--- START ---

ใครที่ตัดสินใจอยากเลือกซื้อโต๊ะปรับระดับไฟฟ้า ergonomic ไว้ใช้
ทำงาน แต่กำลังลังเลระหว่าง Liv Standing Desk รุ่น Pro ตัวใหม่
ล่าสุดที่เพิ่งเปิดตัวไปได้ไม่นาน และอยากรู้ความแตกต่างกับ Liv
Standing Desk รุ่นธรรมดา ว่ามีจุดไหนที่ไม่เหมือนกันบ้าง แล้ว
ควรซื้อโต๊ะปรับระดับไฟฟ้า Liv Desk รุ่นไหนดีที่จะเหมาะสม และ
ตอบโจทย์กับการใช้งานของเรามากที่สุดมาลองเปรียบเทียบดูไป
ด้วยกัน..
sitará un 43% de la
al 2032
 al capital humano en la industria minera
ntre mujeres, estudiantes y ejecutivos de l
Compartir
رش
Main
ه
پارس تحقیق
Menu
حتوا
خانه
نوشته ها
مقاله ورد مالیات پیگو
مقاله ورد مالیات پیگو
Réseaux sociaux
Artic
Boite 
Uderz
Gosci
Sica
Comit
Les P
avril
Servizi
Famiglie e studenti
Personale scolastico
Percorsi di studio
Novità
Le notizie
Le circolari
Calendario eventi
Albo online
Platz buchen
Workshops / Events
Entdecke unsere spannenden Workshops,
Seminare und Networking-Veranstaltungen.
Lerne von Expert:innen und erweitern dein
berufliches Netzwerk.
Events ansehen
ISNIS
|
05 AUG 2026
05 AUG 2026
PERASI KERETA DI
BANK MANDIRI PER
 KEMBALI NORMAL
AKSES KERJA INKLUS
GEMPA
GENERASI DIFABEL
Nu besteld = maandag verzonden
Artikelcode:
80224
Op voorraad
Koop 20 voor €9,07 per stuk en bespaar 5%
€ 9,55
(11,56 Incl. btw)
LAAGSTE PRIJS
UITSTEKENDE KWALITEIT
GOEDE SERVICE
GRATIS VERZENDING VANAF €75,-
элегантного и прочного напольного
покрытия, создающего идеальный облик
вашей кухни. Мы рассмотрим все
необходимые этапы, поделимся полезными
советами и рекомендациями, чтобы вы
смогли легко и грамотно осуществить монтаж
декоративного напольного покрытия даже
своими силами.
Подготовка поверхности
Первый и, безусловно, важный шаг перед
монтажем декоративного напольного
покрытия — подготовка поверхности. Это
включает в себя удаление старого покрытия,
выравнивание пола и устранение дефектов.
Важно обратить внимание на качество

--- END ---

_EXERCISE AIM_
Looking at the records above, how many lines contain "บไฟฟ"? Only the number is needed.

_RESPONSE TO THE EXERCISE_
2